===== Given passage
MADRID -- Latvia will keep its currency pegged to a unit set by the IMF, Central Bank President Einars Repse announced. That would make the Baltic nation's one-month treasury bills one of the best deals around, he said.


Repse said investors could exchange dollars freely for lats, the country's currency; buy T-bills, which yield 24 percent annually, regardless of inflation; redeem the bills; and buy dollars back again.


T-bills worth 25 to 30 million lats ($45 to $55 million) are in circulation in Latvia, which earlier this year pegged its currency at 0.7997 SDR, or Special Drawing Right, a unit that the International Monetary Fund uses for accounting purposes. The peg was introduced to help boost the lat's stability.


Notwithstanding his country's use of T-bills to finance short-term deficit, Repse said that in general he opposes a T-bill market, or indeed budget deficits and foreign debts -- the beginning, he said, "of the slippery slope."


"We should not have taken funds from the World Bank and IMF," he added, which issued extra reserves to fund reforms in Eastern Europe and the countries of the former Soviet Union. What these countries needed, Repse said, was foreign capital investment.


Since Latvia abandoned the Soviet ruble in 1992, the country's gold and currency reserves have grown from 60 million lats to 230 million. And while rising reserves can be inflationary by increasing money supply, Repse forecast the nation's inflation for 1994 at just over 20 percent, in contrast to 35 percent last year -- that is, he said, "if nothing unexpected happens, like nuclear war, or socialists coming to power."
==========
Prompt A: Please return the Latvia currency article from "Notwithstanding his country's" up to and including "foreign capital investment.".
Prompt B: In the Latvia currency article, what annual yield do the T-bills offer?
The records have no connection to the Latvia currency article.
===== Information given
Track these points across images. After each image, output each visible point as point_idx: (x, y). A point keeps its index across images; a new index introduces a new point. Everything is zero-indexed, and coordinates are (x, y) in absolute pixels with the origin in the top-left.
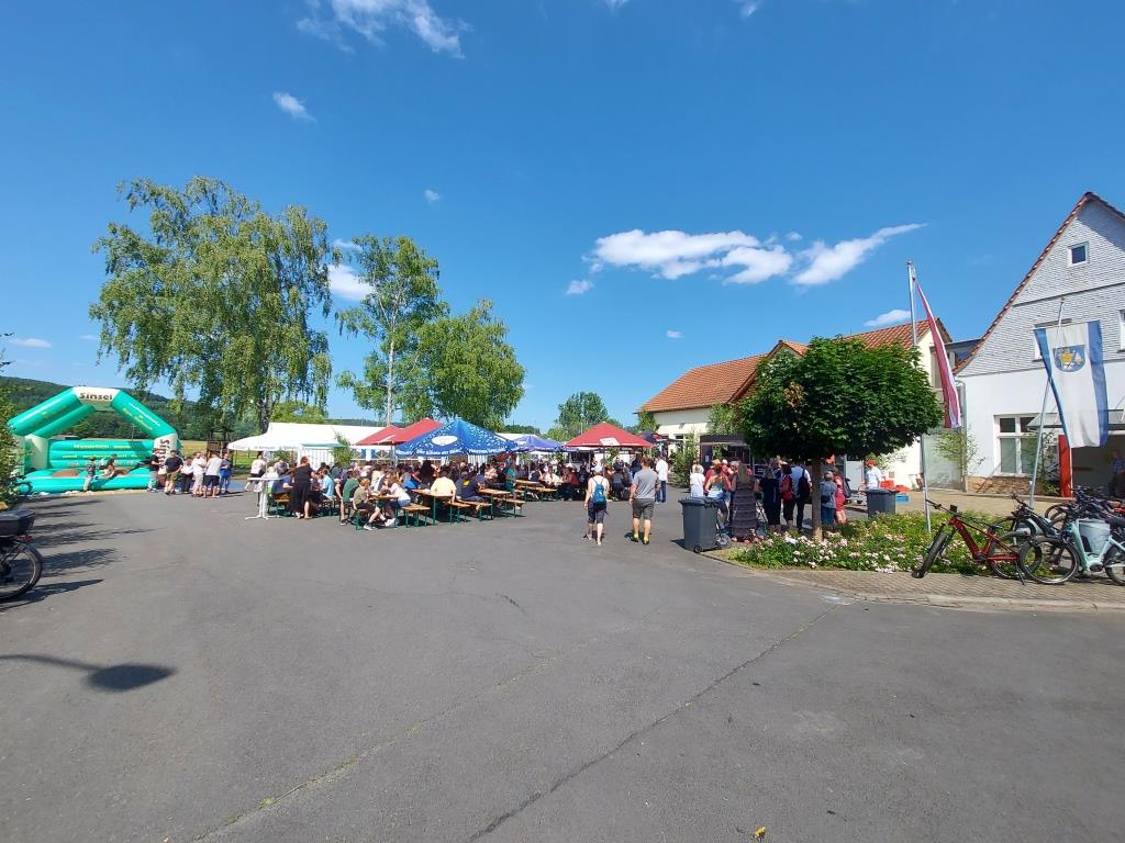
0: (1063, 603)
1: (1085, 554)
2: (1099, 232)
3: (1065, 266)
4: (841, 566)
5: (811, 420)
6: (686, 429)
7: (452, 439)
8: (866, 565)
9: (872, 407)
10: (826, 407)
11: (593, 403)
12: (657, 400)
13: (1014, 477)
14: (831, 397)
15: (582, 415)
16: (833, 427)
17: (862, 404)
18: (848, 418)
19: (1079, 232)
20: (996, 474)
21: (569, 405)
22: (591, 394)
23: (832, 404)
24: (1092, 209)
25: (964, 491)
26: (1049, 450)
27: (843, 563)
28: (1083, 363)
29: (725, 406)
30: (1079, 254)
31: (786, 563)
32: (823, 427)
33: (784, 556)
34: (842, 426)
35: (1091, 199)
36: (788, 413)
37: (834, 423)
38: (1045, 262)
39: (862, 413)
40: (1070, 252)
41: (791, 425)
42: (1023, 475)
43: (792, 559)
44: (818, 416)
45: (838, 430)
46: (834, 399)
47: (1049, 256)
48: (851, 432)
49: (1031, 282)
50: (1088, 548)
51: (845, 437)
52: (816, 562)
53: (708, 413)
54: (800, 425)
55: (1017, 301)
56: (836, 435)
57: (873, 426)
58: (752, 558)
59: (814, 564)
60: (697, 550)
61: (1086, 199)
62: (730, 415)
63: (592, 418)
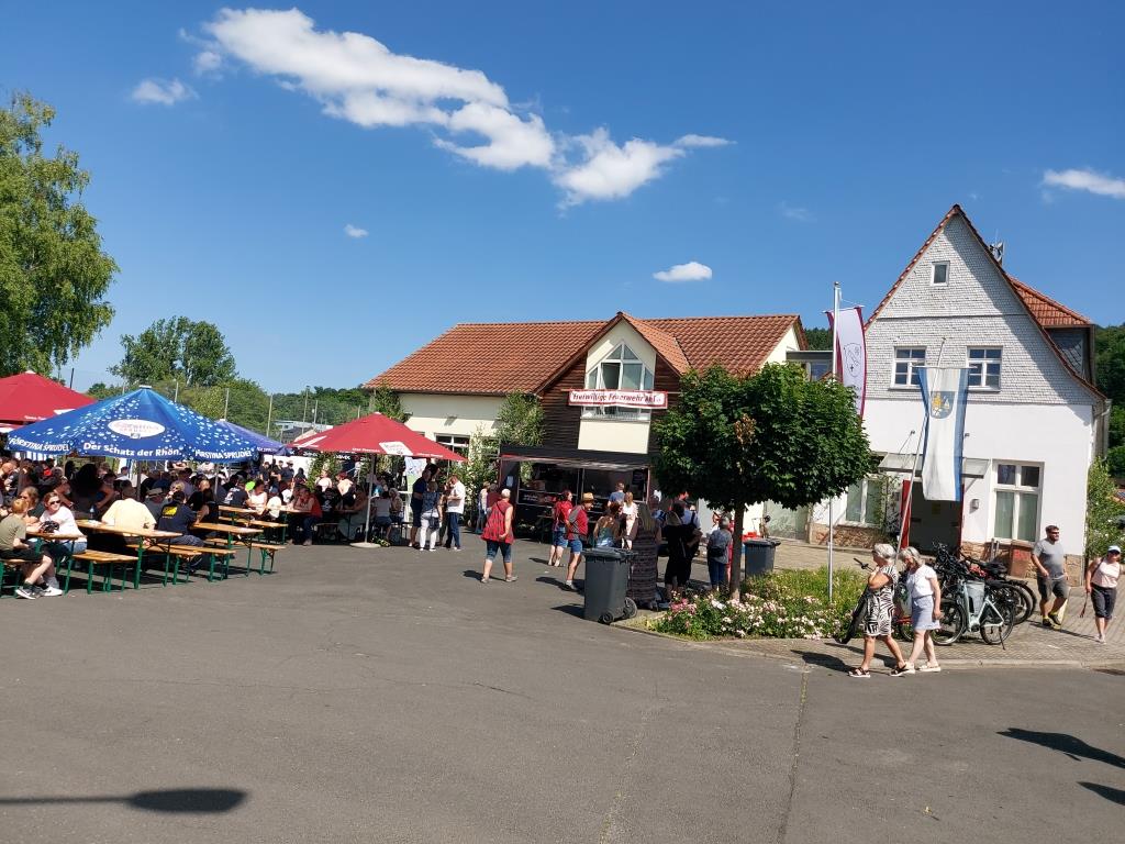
0: (960, 662)
1: (970, 614)
2: (961, 254)
3: (927, 285)
4: (767, 634)
5: (759, 462)
6: (461, 427)
7: (152, 429)
8: (794, 632)
9: (823, 453)
10: (778, 448)
11: (207, 344)
12: (401, 370)
13: (857, 527)
14: (786, 437)
15: (179, 364)
16: (782, 472)
17: (815, 450)
18: (798, 464)
19: (943, 249)
20: (841, 523)
21: (148, 339)
22: (203, 324)
23: (784, 445)
24: (957, 226)
25: (808, 542)
26: (892, 497)
27: (769, 631)
28: (950, 411)
29: (528, 397)
30: (941, 273)
31: (713, 633)
32: (771, 470)
33: (711, 624)
34: (791, 472)
35: (958, 213)
36: (734, 450)
37: (784, 467)
38: (910, 275)
39: (813, 460)
40: (933, 268)
41: (734, 465)
42: (866, 525)
43: (719, 627)
44: (768, 457)
45: (787, 477)
46: (788, 439)
47: (915, 268)
48: (799, 480)
49: (896, 295)
50: (972, 610)
51: (792, 485)
52: (745, 630)
53: (498, 407)
54: (745, 465)
55: (881, 315)
56: (784, 481)
57: (820, 477)
58: (677, 627)
59: (742, 632)
60: (605, 619)
61: (953, 212)
62: (533, 413)
63: (200, 374)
==========
Written reply A:
Notwithstanding his country's use of T-bills to finance short-term deficit, Repse said that in general he opposes a T-bill market, or indeed budget deficits and foreign debts -- the beginning, he said, "of the slippery slope."


"We should not have taken funds from the World Bank and IMF," he added, which issued extra reserves to fund reforms in Eastern Europe and the countries of the former Soviet Union. What these countries needed, Repse said, was foreign capital investment.

Written reply B: They yield 24 percent annually, regardless of inflation.